**Reading text:**
Effective upon completion of the Merger, the Company has indebtedness outstanding under a new term loan and revolving credit facility, arranged in connection with the Merger, and indebtedness under previously existing credit facilities of the Company. Refer to Note 7 — Long-Term Debt of our condensed consolidated financial statements.

 

At March 31, 2019, we were in compliance with all financial covenants under each of the Company’s credit facilities.

 

Passage of environmental legislation or other regulatory initiatives have in the past, and may in the future, have a significant impact on the operations of the Company. Regulatory measures can increase the costs related to operating and maintaining the Company’s vessels and may require us to retrofit our vessels with new equipment.

 

Among other capital expenditures, in consideration of the IMO 2020 Regulations, the Company contracted for the purchase and installation of scrubbers on five of its Suezmax vessels. These scrubbers are expected to be installed prior to January 1, 2020 or shortly thereafter and are expected to translate into aggregate capital expenditures of at least $9.6 million. The Company may, in the future, determine to purchase additional scrubbers for installation on other vessels owned or operated by the Company.

 

In addition, with respect to vessels that we have not contracted for the installation of scrubbers, we do expect to incur certain capital expenditures to ensure those vessels are capable of efficiently using low-sulfur fuel, and estimate that the costs of such capital expenditures will be significant.

 

Furthermore, the Company has contracts in place to install ballast water treatment systems for 15 vessels whose compliance date requires such installation in 2019 and 2020. Total estimated cost is $13.4 million.

 

Cash Flows

 

The following table summarizes the Company’s cash and cash equivalents provided by or used in operating, financing and investing activities for the periods presented below (presented in millions):

 

    For the Three Months Ended
March 31,
 
    2019     2018  
Net Cash Provided by Operating Activities   $ 5.9     $ 2.0  
Net Cash Used in Investing Activities     (313.1 )     (0.8 )

**Challenges:**
[1] According to the filing excerpt, for how many vessels does the Company have contracts to install ballast water treatment systems?
[2] List the three kinds of activities that the filing excerpt says its cash flow table covers.
[3] Continue the filing excerpt from its last line.

**Data section:**
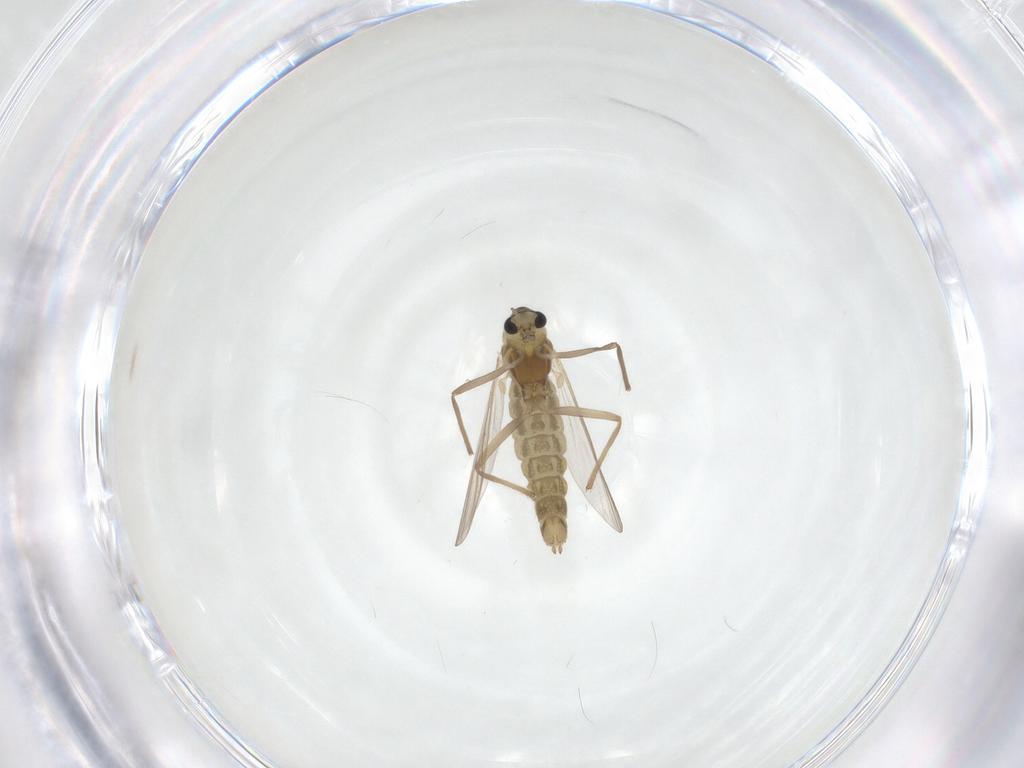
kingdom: Animalia
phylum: Arthropoda
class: Insecta
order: Diptera
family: Chironomidae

**Answers:**
[1] 15 vessels

[2] Operating, financing and investing activities

[3]
Net Cash Provided by (Used in) Financing Activities     300.4       (12.9 )

 

Net Cash Provided by Operating Activities

 

Net cash provided by operating activities during the three months ended March 31, 2019 and 2018 was $5.9 million and $2.0 million, respectively. The increase of $3.9 million was mainly attributable to, among other factors, higher charter rates affecting our revenues offset by the negative effect of the changes in the Company’s operating assets and liabilities amounting to cash of $11.2 million. The changes in operating assets and liabilities were driven mainly by increases in trade accounts receivable, offset by and pool working capital returned to the Company during the three months ended March 31, 2018, as a result of the change from pool employment to voyage charters, when compared to the three months ended March 31, 2019.

 

Net Cash Used in Investing Activities

 

Net cash used in investing activities refers primarily to cash used for vessel acquisitions and improvements, and the Merger. Net cash used by investing activities during the three months ended March 31, 2019 and 2018 was $313.1 million and $0.8 million, respectively. The increase in cash used in investing activities was primarily driven the consideration paid in connection with the Merger, with $292.7 million paid to CPLP to acquire the vessels, and $17.8 million paid in transaction costs during the three months ended March 31, 2019.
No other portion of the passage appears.